The door burst open to the sight of Gerbus’s puzzled look. Garrus pocketed the letter and raced to the window. Gerbus made chase, but Garrus’s youth was more than a match for Gerbus’ age and dimwittedness.
Garrus grabbed the tree and scurried down to the grass. He made for the cover of some of the trees in the distance and then off towards the road. He decided that he would head for the city. He didn’t know where else to go. He had to find somewhere to hide. No one around here would take him in because they knew who he was and they would return him back to his father. And that was a thought that Garrus didn’t want to have.
Garrus walked for a few miles and came to a crossroad. This is perfect, Garrus thought. Father headed the other way when he left and if I can find anyone traveling on the other roads, then maybe I can get a ride to the city, reasoned Garrus.

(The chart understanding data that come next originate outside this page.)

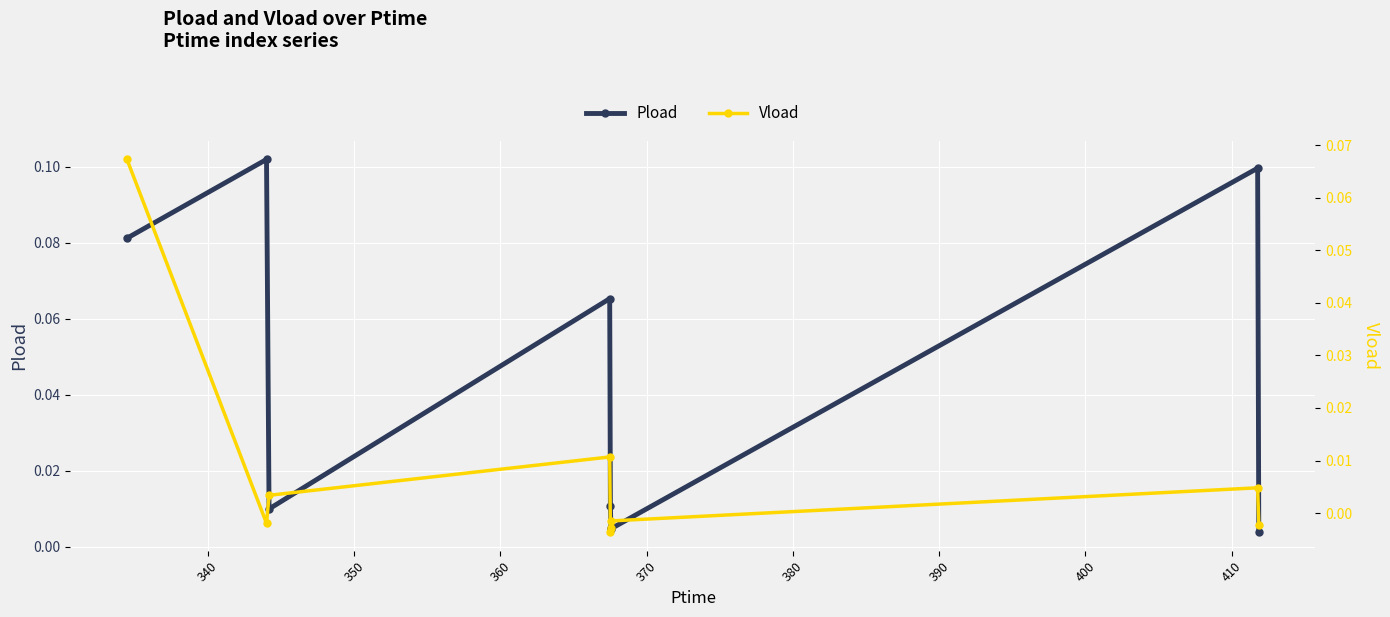

What is the sum of the Pload values at 370 and 340?

0.1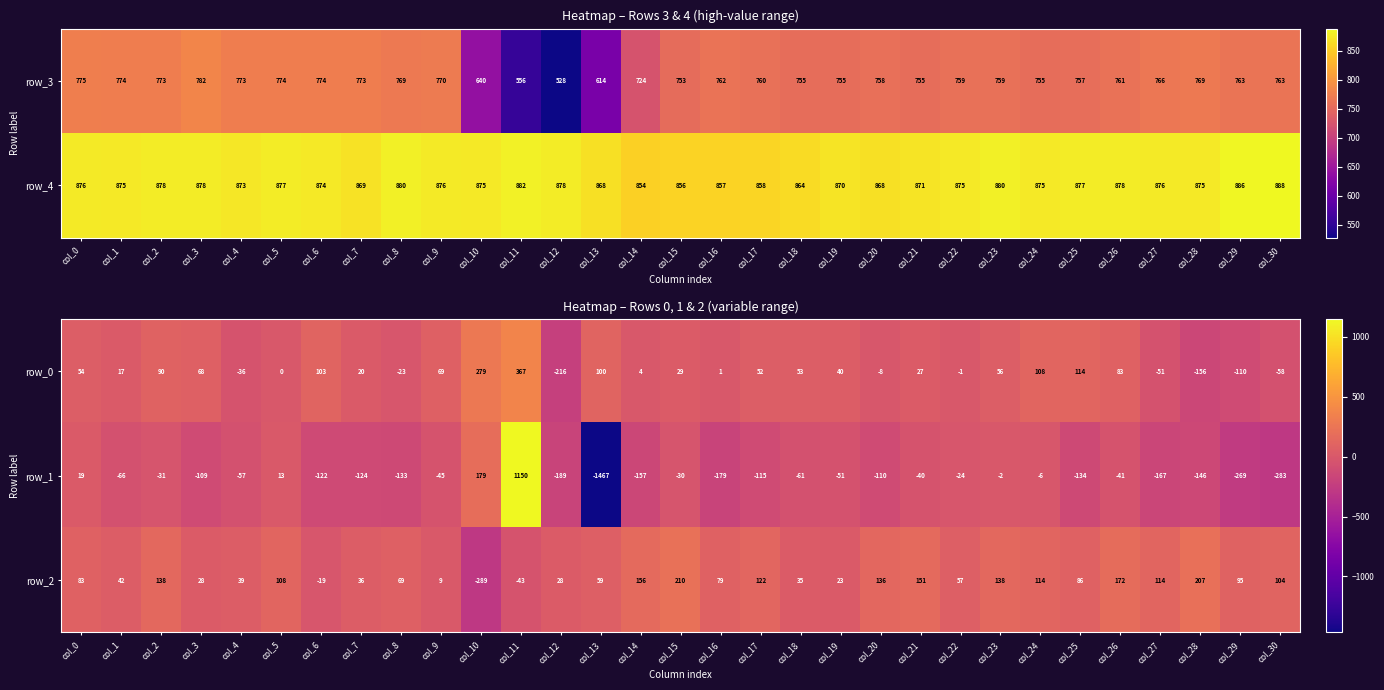

What is the maximum value shown in the chart?

1150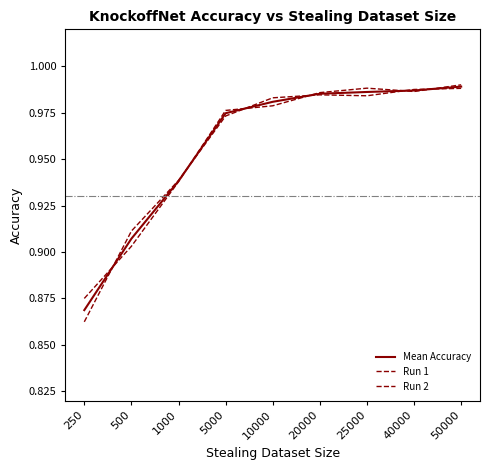

Is the value of Mean Accuracy at 10000 greater than the value of Run 1 at 50000?

No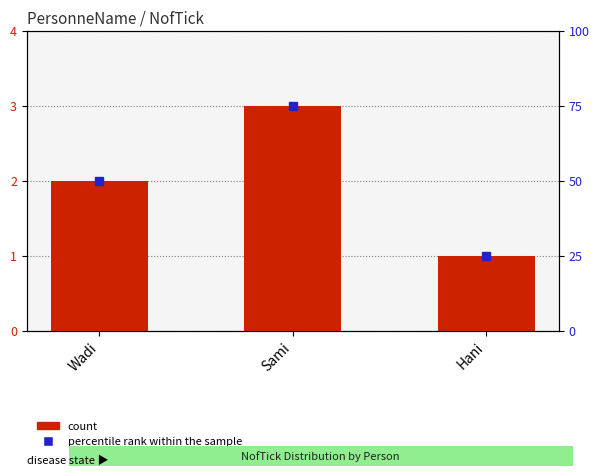

At which label does the data first exceed 2?

Sami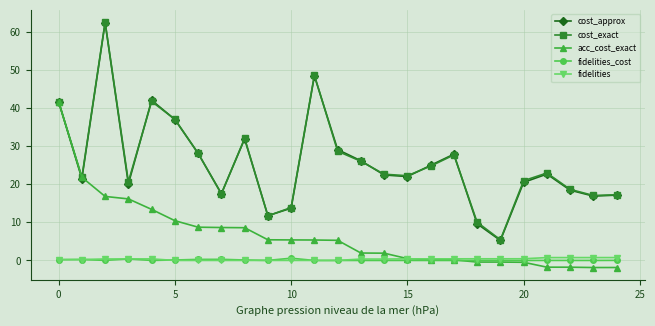

What is the value of the acc_cost_exact point at the 10th from the left?

5.4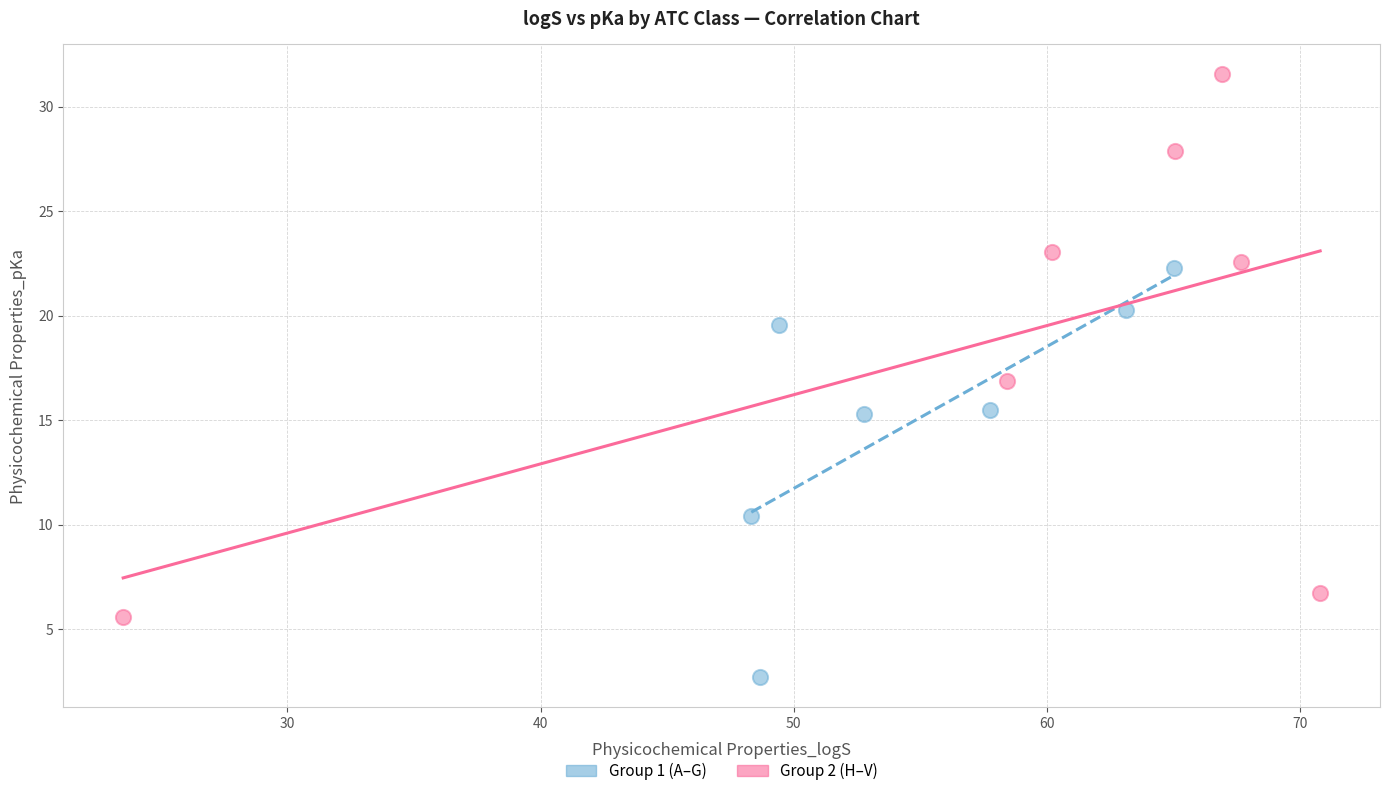

Which series reaches the maximum Y coordinate?

Group 2 (H–V)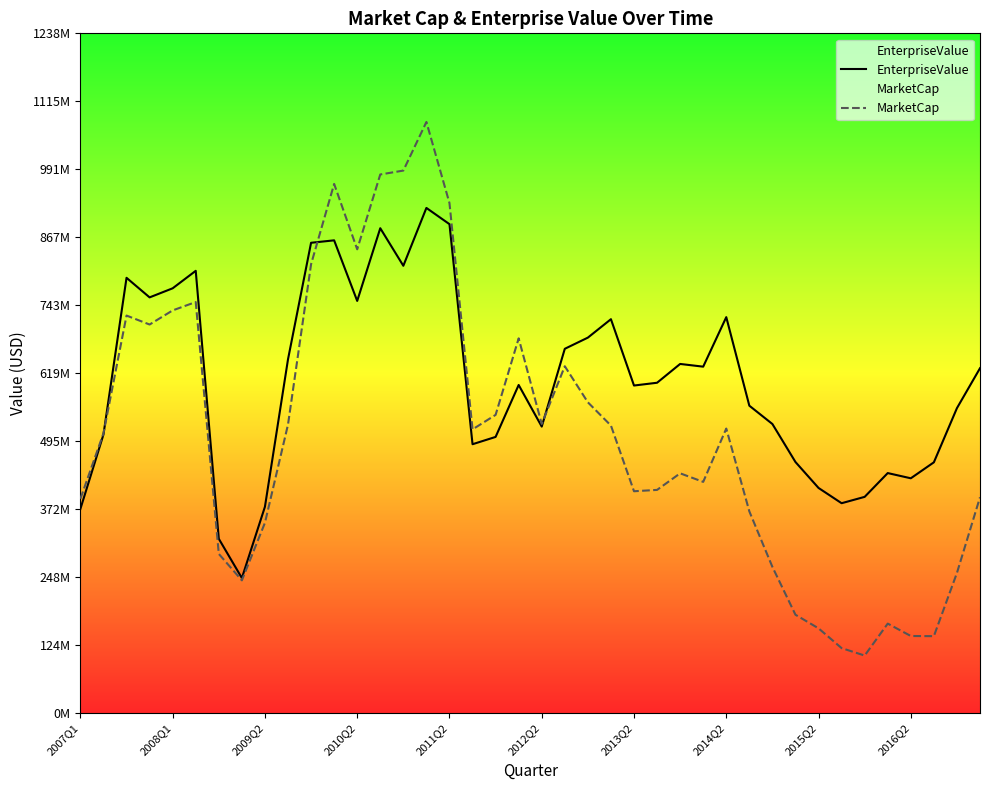

What is the sum of all MarketCap values?

20277253726.6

Not long after that Garrus got lucky. An old man driving a pair of donkeys came to edge of the crossroad. Garrus flagged him down. The man stopped.
“Well hello, young man. What can I do for you?” the old man asked.
“I’m trying to get to the city. Can I get a ride from you?” Garrus responded.
“Sure, but why are you traveling alone?”
“I’m gone to visit family in the city, but I’m the only hand we can spare on the farm. Everyone else has to work, unfortunately.”
“Well that’s too bad. OK. Hop in.”
Garrus hopped into the back of the cart the man was driving. It smelled of vegetables and dirt.
“By the way, my name is Thomin,” said the old man. He gestured to the donkeys and said,” This is Hilda and Milda. My wife named them and not me. That’s probably why they get mad when she tries to drive the cart. What’s your name?”
Crap!, thought Garrus. He forgot to make up a name for himself. He thought hard and fast about what he’ll call himself. Something simple, he thought but nothing simple came to mind.
“Well?” said Thomin.
Then it came to Garrus. That word that all the children called him: Gil’láni. Bastard. Gil’láni.
“Gillan. My name is Gillan Evermore.”